Transcribe only part of the material below: the lines from the one containing "Christie Soltys, Quinnipiac University" through the one containing "Keith Jacobsen, Quinnipiac University", inclusive, exactly as written.

──────

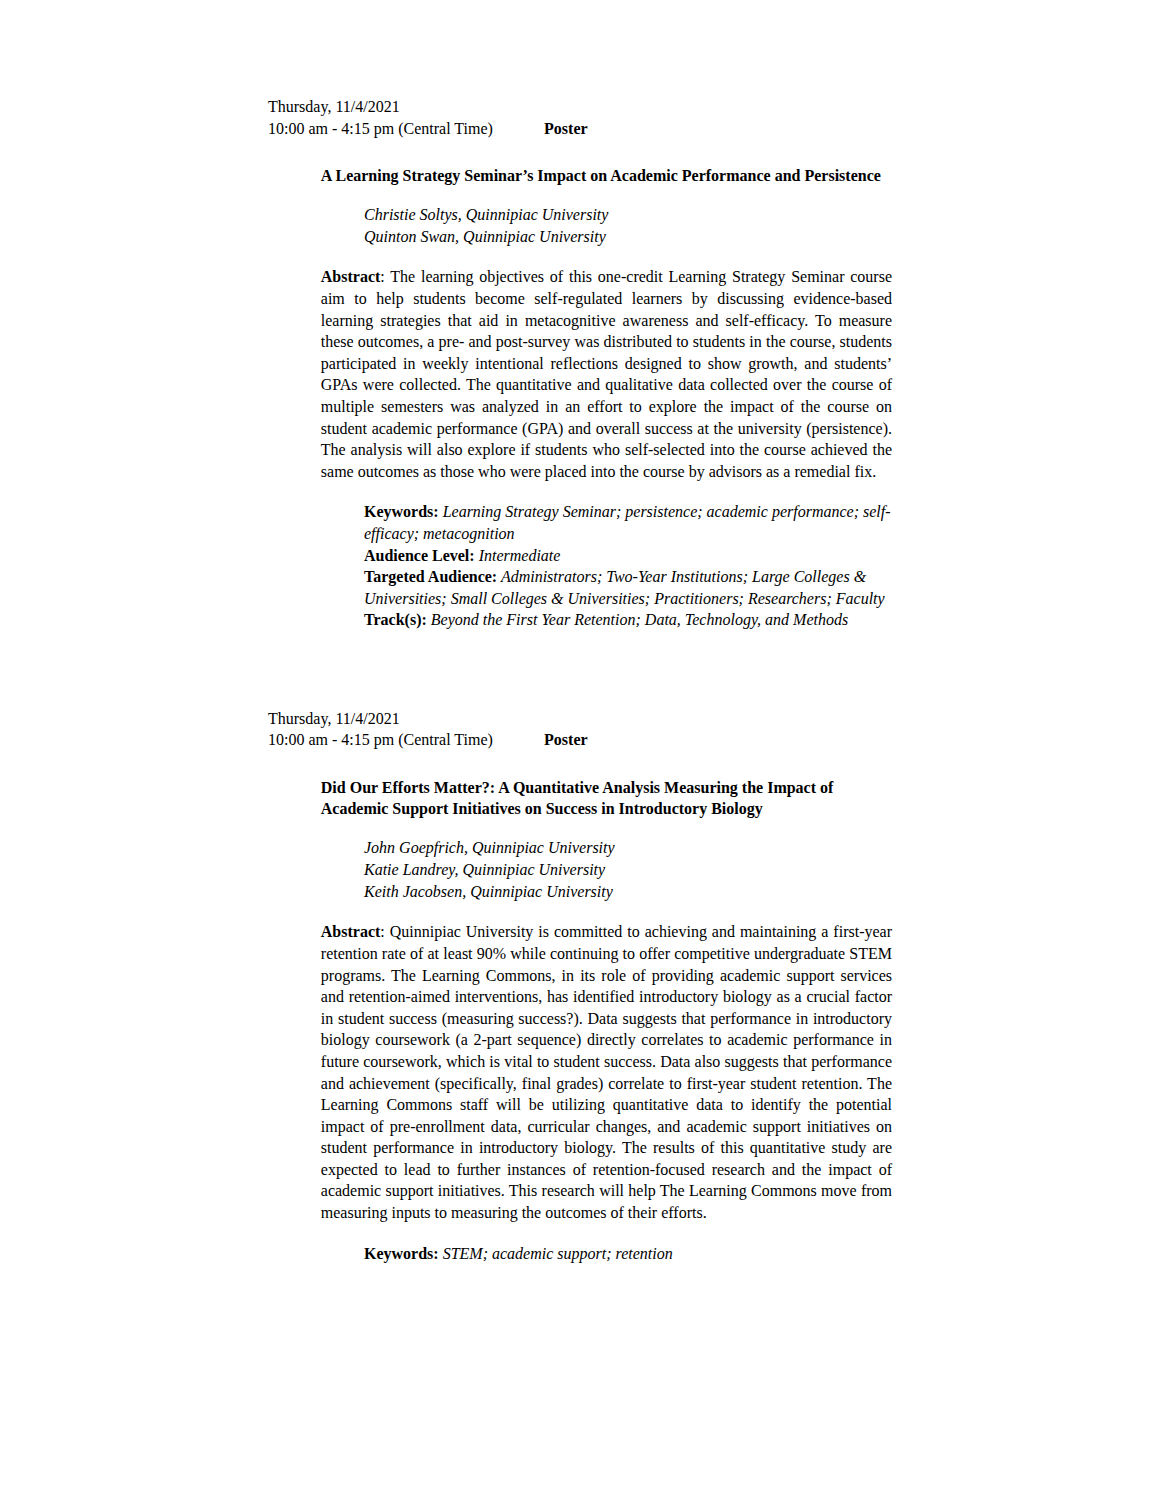Thursday, 11/4/2021
10:00 am - 4:15 pm (Central Time)Poster
A Learning Strategy Seminar’s Impact on Academic Performance and Persistence
Christie Soltys, Quinnipiac University
Quinton Swan, Quinnipiac University
Abstract: The learning objectives of this one-credit Learning Strategy Seminar course aim to help students become self-regulated learners by discussing evidence-based learning strategies that aid in metacognitive awareness and self-efficacy. To measure these outcomes, a pre- and post-survey was distributed to students in the course, students participated in weekly intentional reflections designed to show growth, and students’ GPAs were collected. The quantitative and qualitative data collected over the course of multiple semesters was analyzed in an effort to explore the impact of the course on student academic performance (GPA) and overall success at the university (persistence). The analysis will also explore if students who self-selected into the course achieved the same outcomes as those who were placed into the course by advisors as a remedial fix.
Keywords: Learning Strategy Seminar; persistence; academic performance; self-efficacy; metacognition
Audience Level: Intermediate
Targeted Audience: Administrators; Two-Year Institutions; Large Colleges & Universities; Small Colleges & Universities; Practitioners; Researchers; Faculty
Track(s): Beyond the First Year Retention; Data, Technology, and Methods
Thursday, 11/4/2021
10:00 am - 4:15 pm (Central Time)Poster
Did Our Efforts Matter?: A Quantitative Analysis Measuring the Impact of Academic Support Initiatives on Success in Introductory Biology
John Goepfrich, Quinnipiac University
Katie Landrey, Quinnipiac University
Keith Jacobsen, Quinnipiac University
Abstract: Quinnipiac University is committed to achieving and maintaining a first-year retention rate of at least 90% while continuing to offer competitive undergraduate STEM programs. The Learning Commons, in its role of providing academic support services and retention-aimed interventions, has identified introductory biology as a crucial factor in student success (measuring success?). Data suggests that performance in introductory biology coursework (a 2-part sequence) directly correlates to academic performance in future coursework, which is vital to student success. Data also suggests that performance and achievement (specifically, final grades) correlate to first-year student retention. The Learning Commons staff will be utilizing quantitative data to identify the potential impact of pre-enrollment data, curricular changes, and academic support initiatives on student performance in introductory biology. The results of this quantitative study are expected to lead to further instances of retention-focused research and the impact of academic support initiatives. This research will help The Learning Commons move from measuring inputs to measuring the outcomes of their efforts.
Keywords: STEM; academic support; retention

──────

> **Exercise output**
Christie Soltys, Quinnipiac University
Quinton Swan, Quinnipiac University
Abstract: The learning objectives of this one-credit Learning Strategy Seminar course aim to help students become self-regulated learners by discussing evidence-based learning strategies that aid in metacognitive awareness and self-efficacy. To measure these outcomes, a pre- and post-survey was distributed to students in the course, students participated in weekly intentional reflections designed to show growth, and students’ GPAs were collected. The quantitative and qualitative data collected over the course of multiple semesters was analyzed in an effort to explore the impact of the course on student academic performance (GPA) and overall success at the university (persistence). The analysis will also explore if students who self-selected into the course achieved the same outcomes as those who were placed into the course by advisors as a remedial fix.
Keywords: Learning Strategy Seminar; persistence; academic performance; self-efficacy; metacognition
Audience Level: Intermediate
Targeted Audience: Administrators; Two-Year Institutions; Large Colleges & Universities; Small Colleges & Universities; Practitioners; Researchers; Faculty
Track(s): Beyond the First Year Retention; Data, Technology, and Methods
Thursday, 11/4/2021
10:00 am - 4:15 pm (Central Time)Poster
Did Our Efforts Matter?: A Quantitative Analysis Measuring the Impact of Academic Support Initiatives on Success in Introductory Biology
John Goepfrich, Quinnipiac University
Katie Landrey, Quinnipiac University
Keith Jacobsen, Quinnipiac University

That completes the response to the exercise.